> Things to do:
A. From the Monday Murals post below, extract the passage between "I love murals" and "finds this week.", inclusive.
B. According to the Monday Murals post below, why is the stretch of the Berlin Wall in the Friedrichshain district described as a large open-air gallery? Answer in one to three sentences.

> Given text:
Monday, 26 September 2022

Monday Murals - Fraternal Kiss

I love murals and street art. If you like murals or have a mural you'd like to post, this meme is for you.  Just follow the Linky steps below.  Once you start looking you will find murals everywhere.  The "Monday Mural" meme goes live on Monday at 12,01AM, Perth,Western Australian time. Be sure to link back to this blog and visit your fellow posters. Looking forward to your mural finds this week.

Thanks, Sami  

The Berlin Wall, in the Friedrichshain district, once a symbol of a divided city, is now a large open-air gallery - known as "The East Side Gallery", featuring over 100 murals by artists from across the globe. Many were painted in 1990, the year after the wall fell, the artworks that line the banks of the River Spree standing as a memorial to the reunification of Germany and other moments of global political change.

> Material supplied:
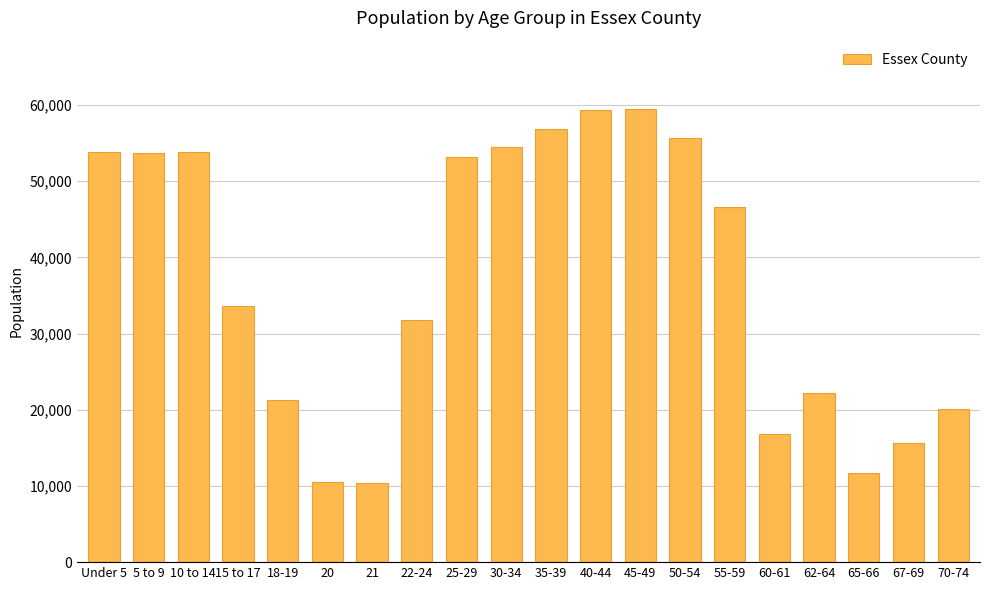

What is the sum of the values at 70-74 and 5 to 9?

73914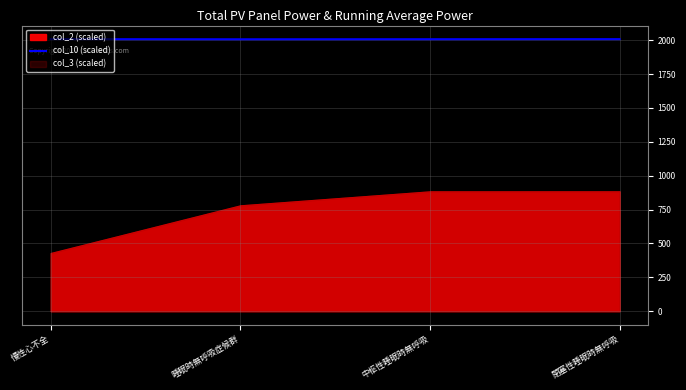

What is the minimum value for col_10 (scaled)?

2006.6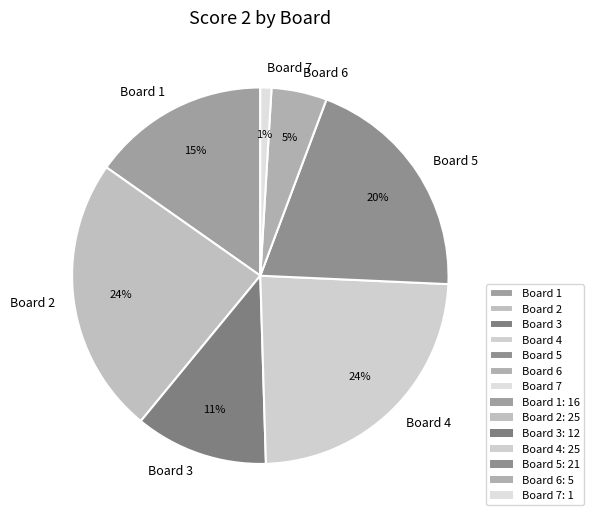

The Board 4 slice represents 37% of the pie. True or false?

False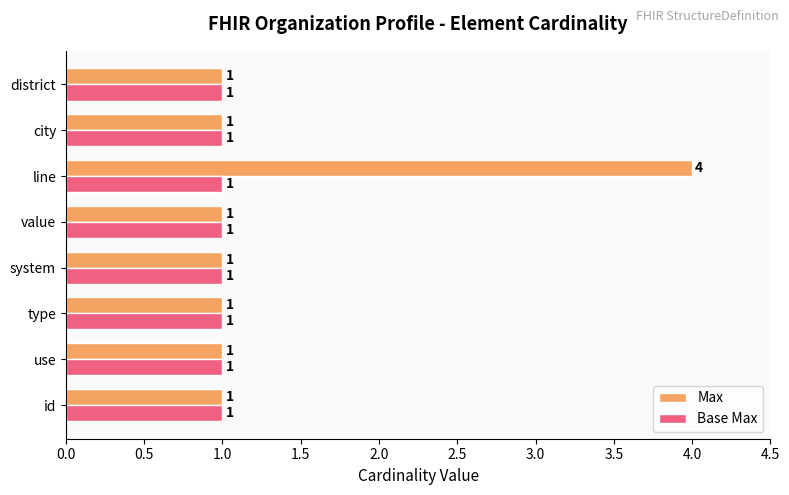

Which series has the largest range (max minus min)?

Max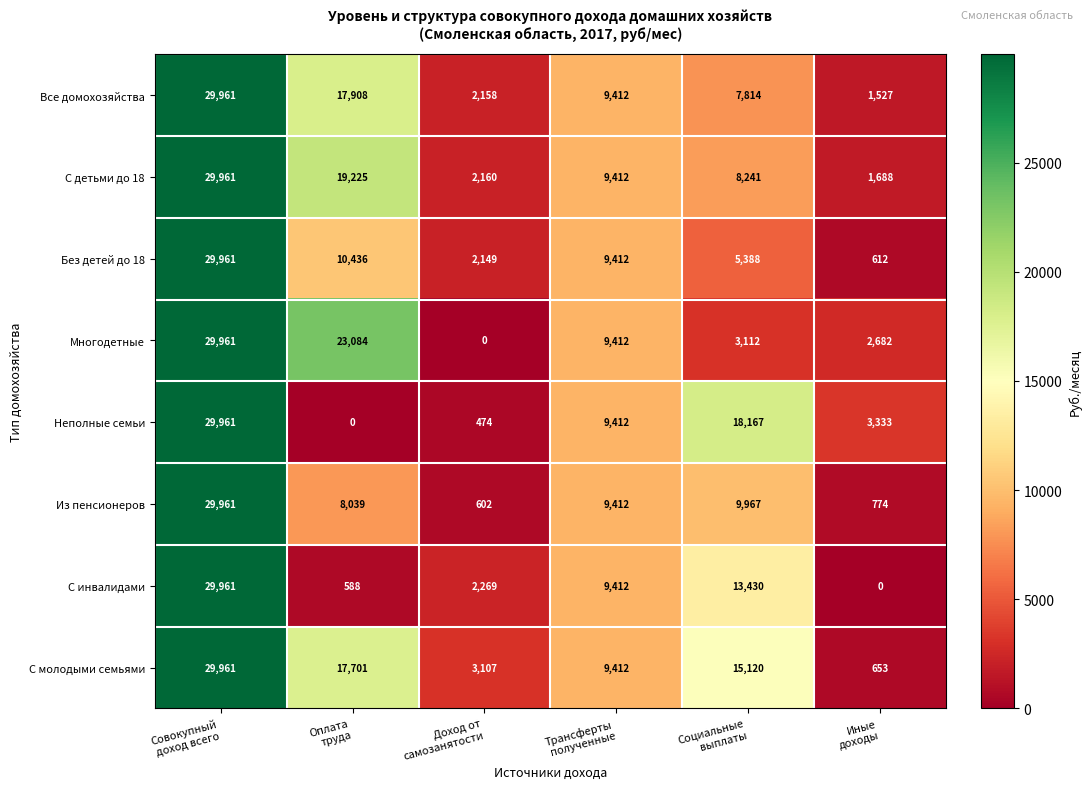

What is the difference between the maximum and minimum values in the Многодетные series?

29961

> Answers to each task:
A.
I love murals and street art. If you like murals or have a mural you'd like to post, this meme is for you.  Just follow the Linky steps below.  Once you start looking you will find murals everywhere.  The "Monday Mural" meme goes live on Monday at 12,01AM, Perth,Western Australian time. Be sure to link back to this blog and visit your fellow posters. Looking forward to your mural finds this week.

B. It is described as a large open-air gallery because this stretch, known as "The East Side Gallery," features over 100 murals by artists from across the globe. Many of these murals were painted in 1990, the year after the wall fell.